‘After Yang’ breathes new life into artificial intelligence
After Yang starts with a dance. the opening credits from Kogonada’s new sci-fi film are an invigorating introduction: a montage of the film’s entire cast performing a synchronized musical number in groups of four, as part of a virtual competition. The dance moves are stiff, though still accompanied by flashes of improvisation, and the whole cheery sequence is the kind more movies could endure. But it also has a thematic purpose: the scene begins and ends with a family unit that seems perfectly in sync, happy to follow a fixed routine, until suddenly one of them is caught in a loop, repeating the same movement again and again. again, shattering that illusion.
The defective dancer is Yang (played by Justin H. Min), and the viewer quickly learns that he is a robot, bought to serve as a brother and babysitter to Mika (Malea Emma Tjandrawidjaja), the daughter adoptive Chinese of the American couple Jake (Colin Farrell) and Kyra (Jodie Turner-Smith). Based on a short story by Alexander Weinstein titled “Saying Goodbye to Yang”, After Yang is a small-scale but impressive sci-fi film that tackles the most important question of the genre: as technology permeates deeper and deeper into our lives, what does it mean to be human?
When Yang breaks down at the start of the film, Mika is unsurprisingly unprepared – she is a young girl who has lost one of her closest friends and can only dimly understand that he is not made of flesh. and blood. Jake, though sympathetic, treats Yang’s malfunction more like the loss of a useful device, sighing and dragging the inert body to a repair shop in hopes of recouping his investment. But the more he learns about Yang’s inner workings, the more Jake realizes just how much of a personality this artificial being had. The story is that of a technological discovery, but After YangThe metaphor of is broad and powerful, prompting us to consider the lives around us that we might mindlessly ignore.
The film is in good hands with Kogonada, a visual essayist who made a surprisingly confident debut in 2017 with Columbus, another stark and simple story of interpersonal connection. In this film, two people roam the architecturally fascinating streets of Columbus, Indiana, while discussing both their shared love of public space and their personal family dramas; perfectly composed shots mingle with quiet moments of intimacy. After Yang has similar painterly visuals, which help create a lush vision of the future that only hints at past devastation. The storyline implies that some sort of war between America and China has led to mass adoptions of Chinese children, and thus the creation of beings such as Yang, who serve not only as companions, but also as tools to expose these children to facts about their Chinese. heritage.
This story is part of the reason why Jake initially sees Yang as utilitarian: the robot is like a combo of servant and walking encyclopedia, a super toy for Mika that can also help with the dishes. But a sensitive computer can also disrupt our understanding of humanity. This staggering notion is one of my favorite sci-fi tropes. A film like Steven Spielberg’s AI reacts with constant horror to the idea that we could imbue the machines with consciousness and thus curse them with the daily burden of having emotions, of experiencing love, as well as loss.
Kogonada approaches the same dilemma from a more oblique angle. Jake has the techs open Yang’s brain and he rummages through the hard drives. For some of the characters he enlists for help, including an alley tech dealer named Russ (Ritchie Coster), the encoded memory files are a terrifying example of over-surveillance, a complex piece of fabrication that seeps into in your house and spies on you. for unknown reasons. For museum curator Cleo (Sarita Choudhury), Yang’s digital archive is proof of her conscience and signifies a new stage in human evolution. Eventually, Jake meets Ada (Haley Lu Richardson), a mysterious figure who has built his own relationship with Yang, and he begins to probe a past he didn’t know his “son” had.

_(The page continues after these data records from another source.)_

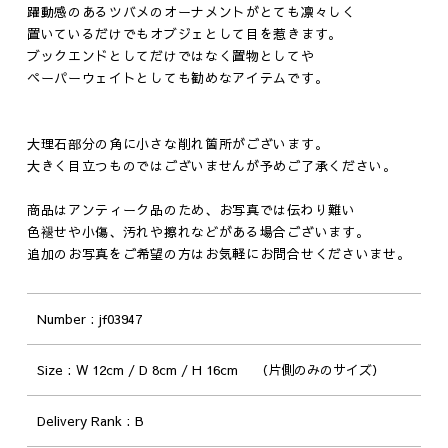
躍動感のあるツバメのオーナメントがとても凛々しく
置いているだけでもオブジェとして目を惹きます。
ブックエンドとしてだけではなく置物としてや
ペーパーウェイトとしても勧めなアイテムです。
大理石部分の角に小さな削れ箇所がございます。
大きく目立つものではございませんが予めご了承ください。
商品はアンティーク品のため、お写真では伝わり難い
色褪せや小傷、汚れや擦れなどがある場合ございます。
追加のお写真をご希望の方はお気軽にお問合せくださいませ。
Number
jf03947
Size
W 12cm / D 8cm / H 16cm （片側のみのサイズ）
Delivery Rank
B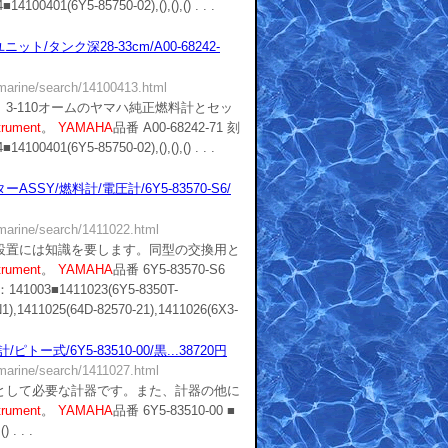
0401(6Y5-85750-02),(),(),() . . .
ト/タンク深28-33cm/A00-68242-
/marine/search/14100413.html
3-110オームのヤマハ純正燃料計とセッ
trument
。
YAMAHA
品番 A00-68242-71 刻
0401(6Y5-85750-02),(),(),() . . .
SSY/燃料計/電圧計/6Y5-83570-S6/
/marine/search/1411022.html
設置には知識を要します。同型の交換用と
trument
。
YAMAHA
品番 6Y5-83570-S6
41003■1411023(6Y5-8350T-
1),1411025(64D-82570-21),1411026(6X3-
ー式/6Y5-83510-00/黒...38720円
/marine/search/1411027.html
として必要な計器です。また、計器の他に
trument
。
YAMAHA
品番 6Y5-83510-00 ■
 . . .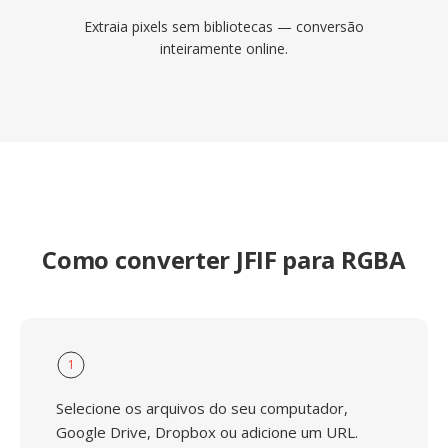
Extraia pixels sem bibliotecas — conversão
inteiramente online.
Como converter JFIF para RGBA
1
Selecione os arquivos do seu computador,
Google Drive, Dropbox ou adicione um URL.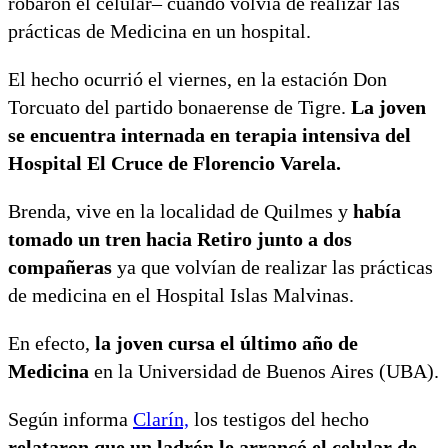
robaron el celular– cuando volvía de realizar las
prácticas de Medicina en un hospital.
El hecho ocurrió el viernes, en la estación Don
Torcuato del partido bonaerense de Tigre.
La joven
se encuentra internada en terapia intensiva del
Hospital El Cruce de Florencio Varela.
Brenda, vive en la localidad de Quilmes y
había
tomado un tren hacia Retiro junto a dos
compañeras
ya que volvían de realizar las prácticas
de medicina en el Hospital Islas Malvinas.
En efecto,
la joven cursa el último año de
Medicina
en la Universidad de Buenos Aires (UBA).
Según informa
Clarín,
los testigos del hecho
relataron que un ladrón le arrancó el celular de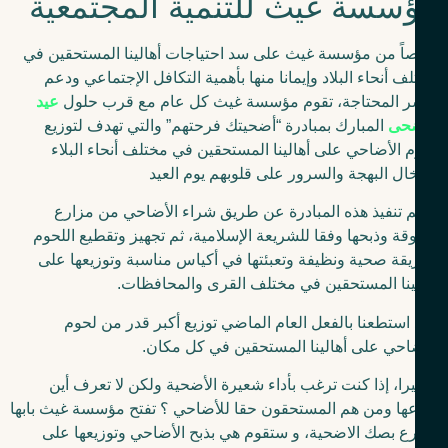
سسة غيث للتنمية المجتمعية
ً من مؤسسة غيث على سد احتياجات أهالينا المستحقين في
ف أنحاء البلاد وإيمانا منها بأهمية التكافل الإجتماعي ودعم
سر المحتاجة، تقوم مؤسسة غيث كل عام مع قرب حلول
عيد
ضحى
المبارك بمبادرة “أضحيتك فرحتهم” والتي تهدف لتوزيع
 الأضاحي على أهالينا المستحقين في مختلف أنحاء البلاء
ال البهجة والسرور على قلوبهم يوم العيد
م تنفيذ هذه المبادرة عن طريق شراء الأضاحي من مزارع
قة وذبحها وفقا للشريعة الإسلامية، ثم تجهيز وتقطيع اللحوم
قة صحية ونظيفة وتعبئتها في أكياس مناسبة وتوزيعها على
ينا المستحقين في مختلف القرى والمحافظات.
استطعنا بالفعل العام الماضي توزيع أكبر قدر من لحوم
احي على أهالينا المستحقين في كل مكان.
را، إذا كنت ترغب بأداء شعيرة الأضحية ولكن لا تعرف أين
ها ومن هم المستحقون حقا للأضاحي ؟ تفتح مؤسسة غيث بابها
رع بصك الاضحية، و ستقوم هي بذبح الأضاحي وتوزيعها على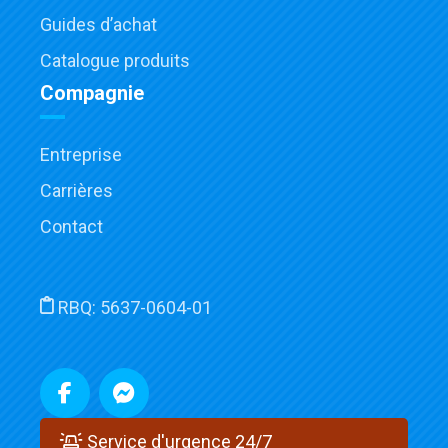
Guides d’achat
Catalogue produits
Compagnie
Entreprise
Carrières
Contact
RBQ:
5637-0604-01
Service d'urgence 24/7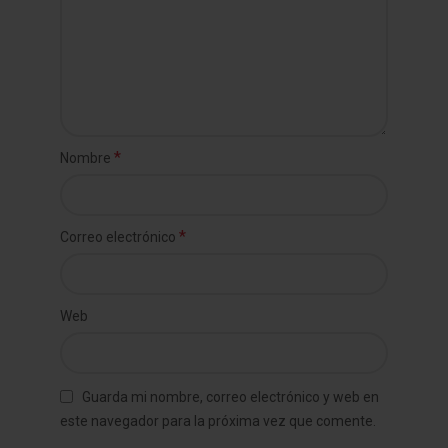
*
Nombre
*
Correo electrónico
Web
Guarda mi nombre, correo electrónico y web en
este navegador para la próxima vez que comente.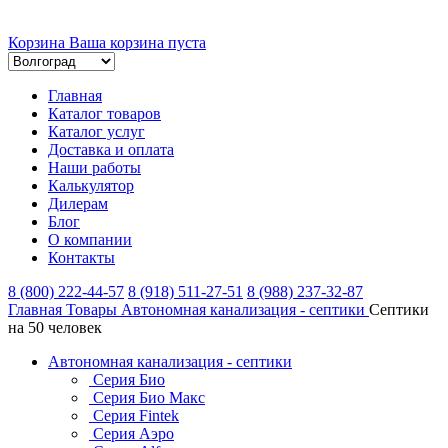
Корзина
Ваша корзина пуста
Главная
Каталог товаров
Каталог услуг
Доставка и оплата
Наши работы
Калькулятор
Дилерам
Блог
О компании
Контакты
8 (800) 222-44-57
8 (918) 511-27-51
8 (988) 237-32-87
Главная
Товары
Автономная канализация - септики
Септики
на 50 человек
Автономная канализация - септики
Серия Био
Серия Био Макс
Серия Fintek
Серия Аэро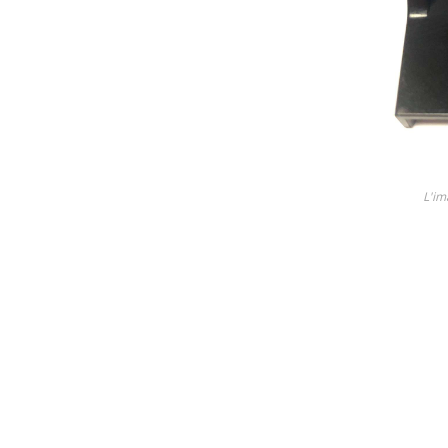
Lame
Ricambi tutti i modelli
Découvrez tous les produit
L'im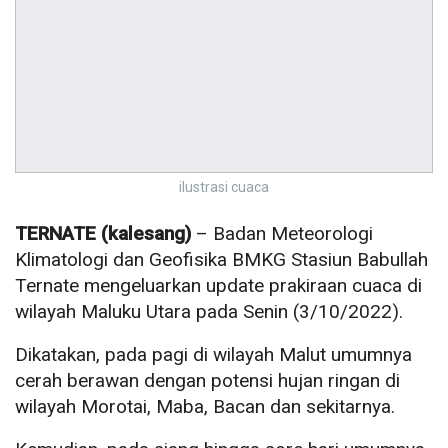
ilustrasi cuaca
TERNATE (kalesang)
– Badan Meteorologi
Klimatologi dan Geofisika BMKG Stasiun Babullah
Ternate mengeluarkan update prakiraan cuaca di
wilayah Maluku Utara pada Senin (3/10/2022).
Dikatakan, pada pagi di wilayah Malut umumnya
cerah berawan dengan potensi hujan ringan di
wilayah Morotai, Maba, Bacan dan sekitarnya.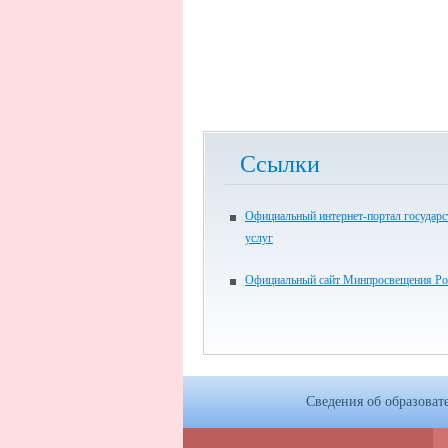
Ссылки
Официальный интернет-портал государ
услуг
Официальный сайт Минпросвещения Ро
Сведения об образоват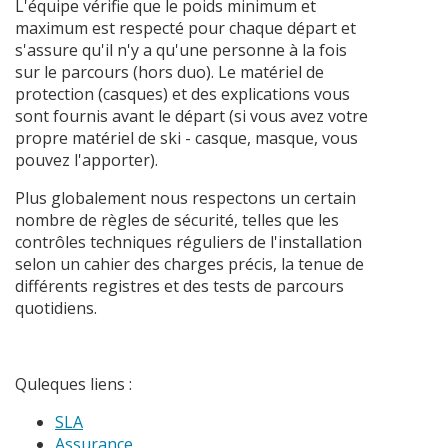
L'équipe vérifie que le poids minimum et
maximum est respecté pour chaque départ et
s'assure qu'il n'y a qu'une personne à la fois
sur le parcours (hors duo). Le matériel de
protection (casques) et des explications vous
sont fournis avant le départ (si vous avez votre
propre matériel de ski - casque, masque, vous
pouvez l'apporter).
Plus globalement nous respectons un certain
nombre de règles de sécurité, telles que les
contrôles techniques réguliers de l'installation
selon un cahier des charges précis, la tenue de
différents registres et des tests de parcours
quotidiens.
Quleques liens :
SLA
Assurance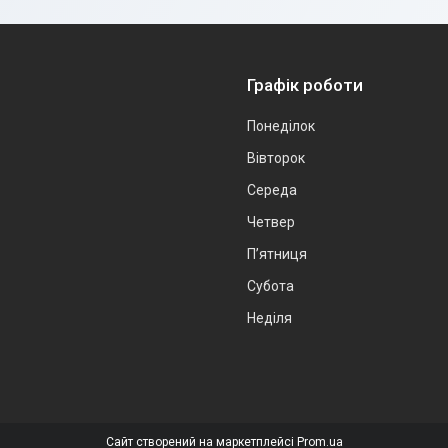
Графік роботи
Понеділок
Вівторок
Середа
Четвер
Пʼятниця
Субота
Неділя
Сайт створений на маркетплейсі
Prom.ua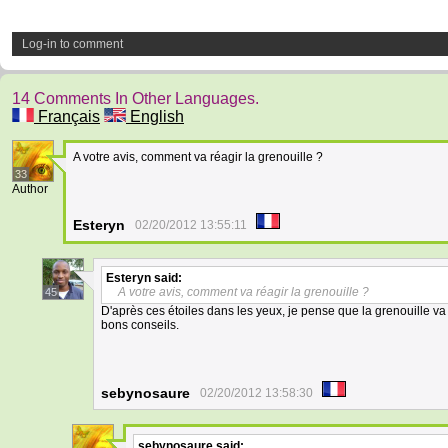
Log-in to comment
14 Comments In Other Languages.
Français
English
A votre avis, comment va réagir la grenouille ?
33
Author
Esteryn
02/20/2012 13:55:11
Esteryn
said:
A votre avis, comment va réagir la grenouille ?
45
D'après ces étoiles dans les yeux, je pense que la grenouille va
bons conseils.
sebynosaure
02/20/2012 13:58:30
sebynosaure
said: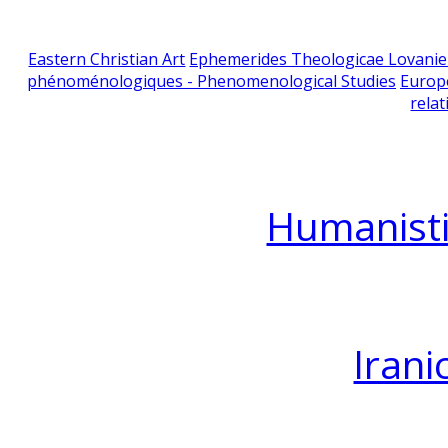
Eastern Christian Art
Ephemerides Theologicae Lovani
phénoménologiques - Phenomenological Studies
Europ
relat
Humanisti
Irani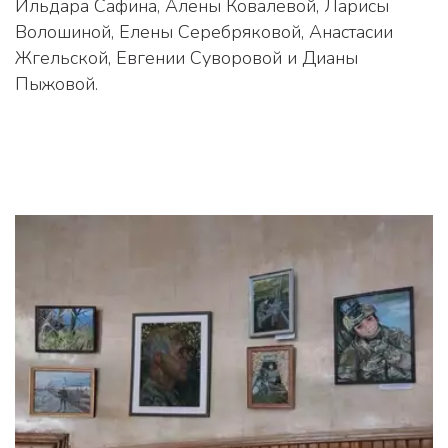
Ильдара Сафина, Алены Ковалевой, Ларисы 
Волошиной, Елены Серебряковой, Анастасии 
Жгельской, Евгении Суворовой и Дианы 
Пыжовой.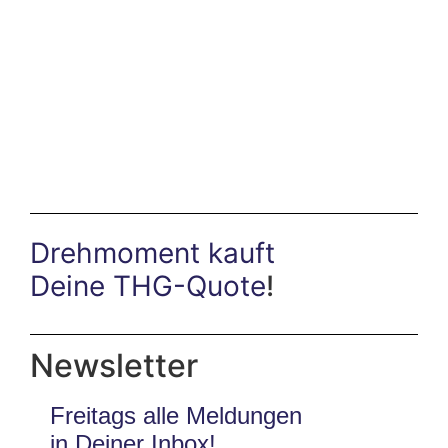
Drehmoment kauft
Deine THG-Quote
!
Newsletter
Freitags alle Meldungen
in Deiner Inbox!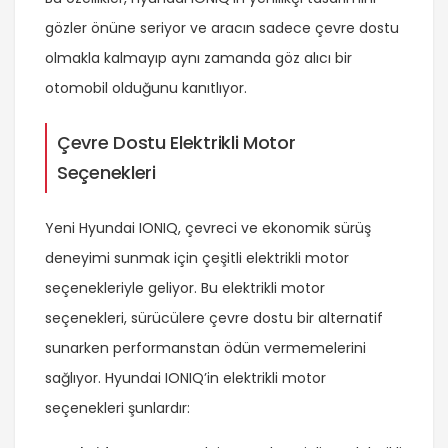
gözler önüne seriyor ve aracın sadece çevre dostu
olmakla kalmayıp aynı zamanda göz alıcı bir
otomobil olduğunu kanıtlıyor.
Çevre Dostu Elektrikli Motor
Seçenekleri
Yeni Hyundai IONIQ, çevreci ve ekonomik sürüş
deneyimi sunmak için çeşitli elektrikli motor
seçenekleriyle geliyor. Bu elektrikli motor
seçenekleri, sürücülere çevre dostu bir alternatif
sunarken performanstan ödün vermemelerini
sağlıyor. Hyundai IONIQ’in elektrikli motor
seçenekleri şunlardır: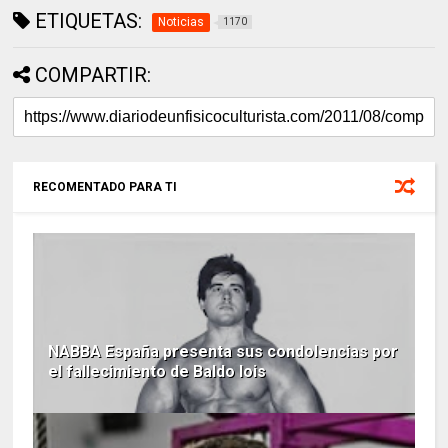
ETIQUETAS:
Noticias
1170
COMPARTIR:
RECOMENTADO PARA TI
NABBA España presenta sus condolencias por
el fallecimiento de Baldo lois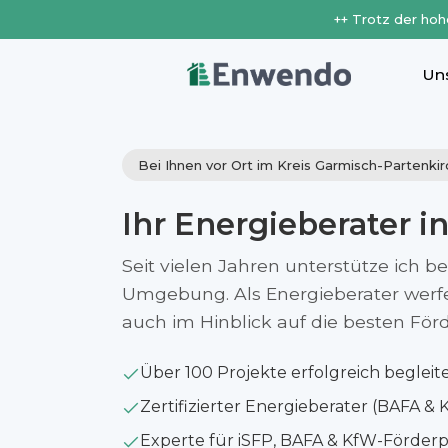
++ Trotz der hoh
Un
Bei Ihnen vor Ort im Kreis Garmisch-Partenki
Ihr Energieberater i
Seit vielen Jahren unterstütze ich b
Umgebung. Als Energieberater werfe i
auch im Hinblick auf die besten Fö
Über 100 Projekte erfolgreich begleit
Zertifizierter Energieberater (BAFA & 
Experte für iSFP, BAFA & KfW-Förde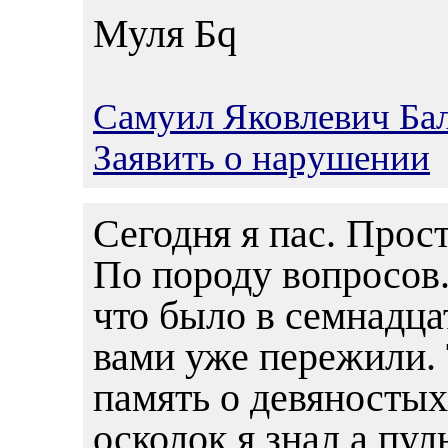
Муля Бq
Самуил Яковлевич Ба
Заявить о нарушении
Сегодня я пас. Прост
По породу вопросов.
что было в семнадца
вами уже пережили. 
память о девяностых
осколок я знал а пу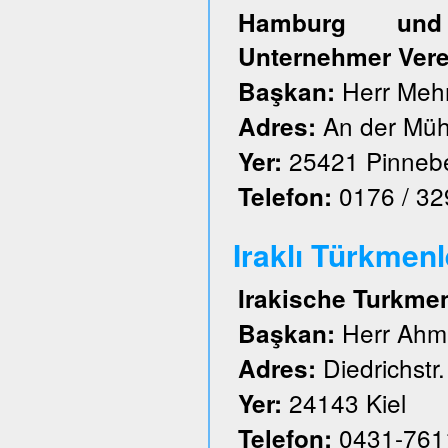
Hamburg und S
Unternehmer Vere
Herr Meh
Başkan:
An der Müh
Adres:
25421 Pinneb
Yer:
0176 / 3
Telefon:
Iraklı Türkmenl
Irakische Turkme
Herr Ahm
Başkan:
Diedrichstr.
Adres:
24143 Kiel
Yer:
0431-761
Telefon: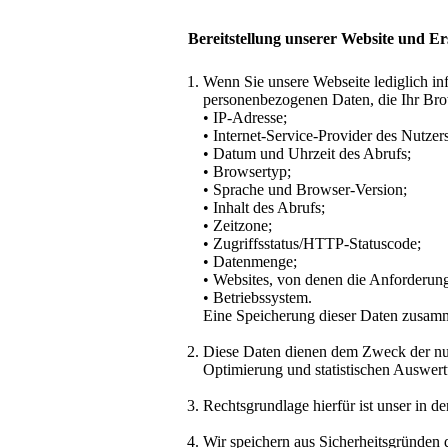
Bereitstellung unserer Website und Er
Wenn Sie unsere Webseite lediglich in
personenbezogenen Daten, die Ihr Brow
• IP-Adresse;
• Internet-Service-Provider des Nutzers
• Datum und Uhrzeit des Abrufs;
• Browsertyp;
• Sprache und Browser-Version;
• Inhalt des Abrufs;
• Zeitzone;
• Zugriffsstatus/HTTP-Statuscode;
• Datenmenge;
• Websites, von denen die Anforderu
• Betriebssystem.
Eine Speicherung dieser Daten zusamm
Diese Daten dienen dem Zweck der nutz
Optimierung und statistischen Auswer
Rechtsgrundlage hierfür ist unser in d
Wir speichern aus Sicherheitsgründen d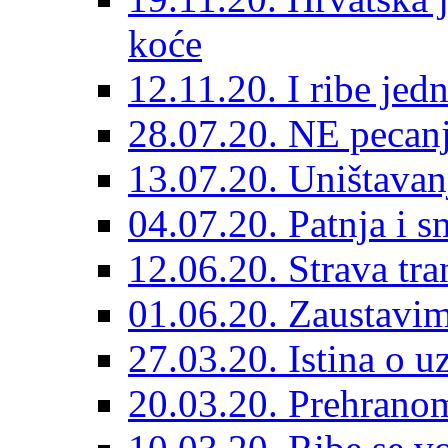
koće
12.11.20. I ribe jed
28.07.20. NE pecan
13.07.20. Uništavan
04.07.20. Patnja i s
12.06.20. Strava tra
01.06.20. Zaustavim
27.03.20. Istina o u
20.03.20. Prehranom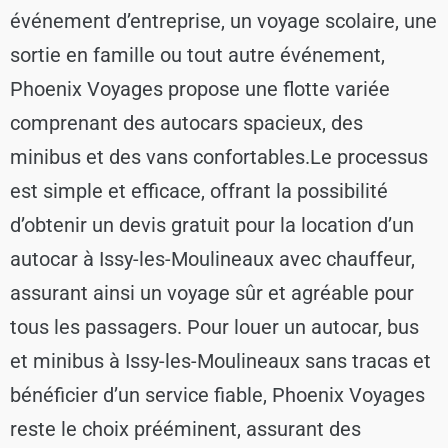
événement d’entreprise, un voyage scolaire, une
sortie en famille ou tout autre événement,
Phoenix Voyages propose une flotte variée
comprenant des autocars spacieux, des
minibus et des vans confortables.
Le processus
est simple et efficace, offrant la possibilité
d’obtenir un devis gratuit pour la location d’un
autocar à Issy-les-Moulineaux avec chauffeur,
assurant ainsi un voyage sûr et agréable pour
tous les passagers. Pour louer un autocar, bus
et minibus à Issy-les-Moulineaux sans tracas et
bénéficier d’un service fiable, Phoenix Voyages
reste le choix prééminent, assurant des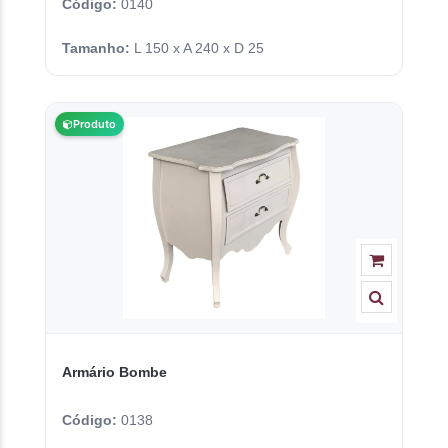
Código:
0140
Tamanho:
L 150 x A 240 x D 25
Produto
Armário Bombe
Código:
0138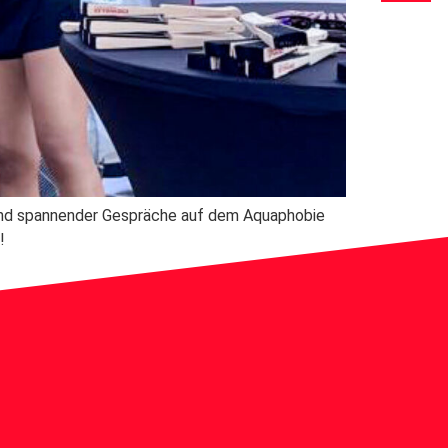
 und spannender Gespräche auf dem Aquaphobie
!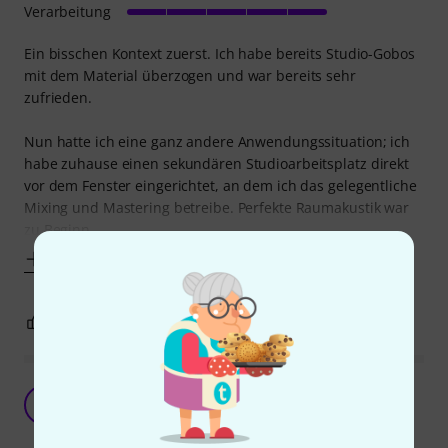
Verarbeitung
Ein bisschen Kontext zuerst. Ich habe bereits Studio-Gobos
mit dem Material überzogen und war bereits sehr
zufrieden.
Nun hatte ich eine ganz andere Anwendungssituation; ich
habe zuhause einen sekundären Studioarbeitsplatz direkt
vor dem Fenster eingerichtet, an dem ich das gelegentliche
Mixing und Mastering betreibe. Perfekte Raumakustik war
zu Beginn
Mehr anzeigen
5
0
BEWERTUNG MELDEN
DIY-Vocalbooth
D
DanielReichkids 09.03.2020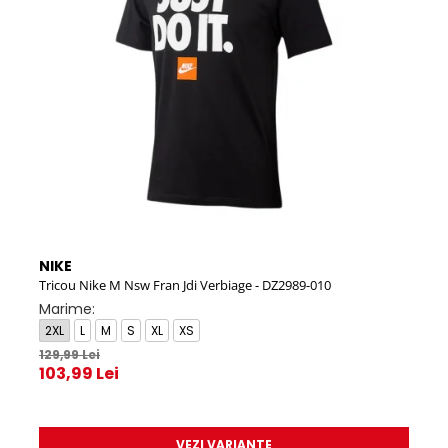
NIKE
NIK
Tricou Nike M Nsw Fran Jdi Verbiage - DZ2989-010
NIKE
Marime:
Mar
2XL
L
M
S
XL
XS
32
129,99 Lei
38.
103,99 Lei
269,
188
VEZI VARIANTE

After Yang is deliberately told, closely following Jake as he uncovers new bits of Yang’s memory and also realizes how estranged he has become from his wife and daughter. Farrell’s performance is sensitive and subtle, the furthest scream from his joyful landscape – chewing in The Batman (which is ironically released the same weekend). Just as Kogonada slowly reveals new aspects of Yang to the viewer, he pulls Jake out of the existential funk he’s mired in with similar care. The result is a pensive drama that plays like a silent mystery, seeking to understand not just its human protagonist, but the deeper foundations of all social bonds.